Once you have read some of the background research on creating an impact with social and open tools and you have looked at alternative metrics, consider these questions:

  1. What are the possible issues with using an altmetrics approach to measure impact?
  2. If you wanted to increase the impact of an online resource you had created, how could you do this?
Elsewhere, I wrote about the assumption I felt was operating with altmetrics (https://learn1.open.ac.uk/mod/oublog/viewpost.php?post=198723), which seem solely concerned with getting research publications better cited and more widely read.

Luckily I am a single mum, and work part-time, so I no longer feel I have to spend large amounts of time establishing a prestigious international career through continuing to write up my PhD chapters as widely circulated articles. (Although I was excited to find that some of the papers I wrote a long time ago have actually been cited smile And I suppose I ought to work on those chapters and get them published one day - when I have finished the ironing.)

Kitten sitting on saucepans

(At least I have help with the cooking.)

I would like to get acknowledgement for the teaching material I share and the work I do to promote this. In order to achieve this, I will have to do some writing about it, maybe on one of the social media that I am on, or more probably in our Associate Lecturer newsletter.

Meanwhile, I share my ideas about teaching by writing about them on specific module Tutor Forums (if they have been developed for that module), on this blog and on Yammer. I sometimes share blogposts on Yammer if they are of more interest to a university specific audience, and via Twitter if I think they have got value beyond the university. I also lobbied for Associate Lecturers to have the chance to present from our work to AL Staff Development Events. When we were given the opportunity I applied to run workshops about my teaching interests. (Those will serve a double purpose, not just spreading my own work among this small specific audience, also collecting further data about it from them.)

I am finding this a successful, if modest (perhaps because modest), strategy. At this point in time, I am aiming for a small select audience, and I am reaching some of them already.

Data extracted from a collection:
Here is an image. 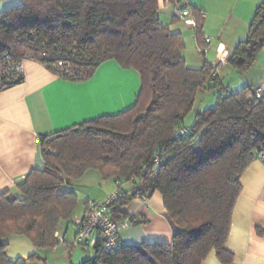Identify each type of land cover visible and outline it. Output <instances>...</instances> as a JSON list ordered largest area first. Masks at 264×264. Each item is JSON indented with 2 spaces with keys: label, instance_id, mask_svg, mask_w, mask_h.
Here are the masks:
<instances>
[{
  "label": "trees",
  "instance_id": "1",
  "mask_svg": "<svg viewBox=\"0 0 264 264\" xmlns=\"http://www.w3.org/2000/svg\"><path fill=\"white\" fill-rule=\"evenodd\" d=\"M158 12V0H20L0 11V89L23 79L5 75L2 65L27 58L71 81L90 78L102 62L114 59L134 69L140 81L128 109L40 137L44 167L27 173L18 184L20 195L0 194V264L39 259L35 253L8 258L9 235H24L42 249L58 243V225L78 202L73 191L57 189L89 168L105 179L141 182L135 189L115 190L113 219L131 218L120 207L133 196L158 191L173 234L169 242L122 241L111 250L97 241L89 247L94 254L79 264H202L212 250L221 264H231L225 241L239 175L264 148V92L256 97L249 85L225 88L208 61L187 65L181 33L161 23ZM192 13L202 48L203 16L195 8ZM263 46L261 0L228 61L248 69ZM200 90L214 91V104L196 110L191 125H184Z\"/></svg>",
  "mask_w": 264,
  "mask_h": 264
},
{
  "label": "crops",
  "instance_id": "2",
  "mask_svg": "<svg viewBox=\"0 0 264 264\" xmlns=\"http://www.w3.org/2000/svg\"><path fill=\"white\" fill-rule=\"evenodd\" d=\"M261 0H186L203 16L202 34L210 38L207 51L201 53L194 28L173 17L170 0H158L159 19L172 31L181 33L187 65L200 67L204 61L216 65L218 81L229 90L249 85L264 90V46L248 69L233 66L228 58L238 40L245 38L247 26ZM194 48L187 49V43ZM223 52L225 54L223 55ZM23 79L0 89V194L20 195L18 184L32 169H42L40 137L101 115L115 114L131 107L139 91L140 81L134 69H126L114 59L102 62L93 75L83 81H71L51 72L33 59H24ZM224 74V76H223ZM202 91V90H201ZM200 92V91H199ZM240 192L231 211L225 247L233 253L231 264H264V159L254 157L239 175ZM141 186L136 180L110 177L105 179L97 169L89 168L59 193L73 191L77 207L72 216L62 220L52 248H37L24 235L7 236L8 258L35 253L39 259L27 264H79L90 257L89 250L74 244L76 227L88 200H101L117 189ZM131 218L120 229L125 243L169 242L172 227L164 214L161 195L155 191L143 198L135 195L120 207ZM202 264H221L215 251L208 253Z\"/></svg>",
  "mask_w": 264,
  "mask_h": 264
},
{
  "label": "built area",
  "instance_id": "3",
  "mask_svg": "<svg viewBox=\"0 0 264 264\" xmlns=\"http://www.w3.org/2000/svg\"><path fill=\"white\" fill-rule=\"evenodd\" d=\"M173 15L181 20L185 25L190 27L196 26L195 17L185 0H174ZM205 41L208 43L210 38L205 36ZM201 53L205 54L207 47L200 48ZM225 52H223V55ZM220 63L214 65L216 68L223 64L224 59L220 58ZM23 61H19L14 65L8 63L2 65L5 75H12L14 78H19L23 74ZM60 64H62L60 62ZM7 81V78L1 82ZM254 95L259 97L264 90L261 87L254 88ZM185 128L180 129V133H184ZM256 158L264 159V148L258 149ZM119 193L113 191L101 200H88L85 208L79 218L74 221L76 233L74 244L81 245L86 248L93 247L97 241L100 247L104 250L117 249L122 245V239L119 236V231L128 226L127 221H117L111 216V204L117 199ZM144 198V197H143Z\"/></svg>",
  "mask_w": 264,
  "mask_h": 264
},
{
  "label": "rangeland",
  "instance_id": "4",
  "mask_svg": "<svg viewBox=\"0 0 264 264\" xmlns=\"http://www.w3.org/2000/svg\"><path fill=\"white\" fill-rule=\"evenodd\" d=\"M18 2H20V0H0V11H2L4 8H6V7L10 6V5L16 4ZM191 48H194V45L192 43L190 44L188 42L187 43V49H191ZM220 61L221 60L219 59L218 63H220ZM223 76H224V74H223ZM214 100H215L214 91H207V90H202L201 91L200 90V92L198 93V95L196 97L194 107H193L192 111L189 112L185 116V118L183 120V124L187 125V126H190L191 122L193 120L194 112L196 110H201L203 108L212 106L214 104ZM77 246H79V245H77ZM82 247H84V246H82ZM88 250L91 253L90 256H92L94 254L93 248H86V251H88Z\"/></svg>",
  "mask_w": 264,
  "mask_h": 264
},
{
  "label": "water",
  "instance_id": "5",
  "mask_svg": "<svg viewBox=\"0 0 264 264\" xmlns=\"http://www.w3.org/2000/svg\"><path fill=\"white\" fill-rule=\"evenodd\" d=\"M242 60V58L240 57V58H238V61H241Z\"/></svg>",
  "mask_w": 264,
  "mask_h": 264
}]
</instances>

● What this exercise asks
1. Answer these about the blog post:
(a) According to the writer, what do altmetrics seem solely concerned with?
(b) Where does the writer share blogposts that are of more interest to a university-specific audience?
(c) What did the writer apply to run when Associate Lecturers were given the opportunity to present?
2. Update the blog post from "Elsewhere, I wrote" to "with the cooking.)", replacing "ironing" with "laundry".
Answer from the blog post alone.

● Task responses
1.
(a) Getting research publications better cited and more widely read.
(b) On Yammer.
(c) Workshops about the writer's teaching interests.

2.
Elsewhere, I wrote about the assumption I felt was operating with altmetrics (https://learn1.open.ac.uk/mod/oublog/viewpost.php?post=198723), which seem solely concerned with getting research publications better cited and more widely read.

Luckily I am a single mum, and work part-time, so I no longer feel I have to spend large amounts of time establishing a prestigious international career through continuing to write up my PhD chapters as widely circulated articles. (Although I was excited to find that some of the papers I wrote a long time ago have actually been cited smile And I suppose I ought to work on those chapters and get them published one day - when I have finished the laundry.)

Kitten sitting on saucepans

(At least I have help with the cooking.)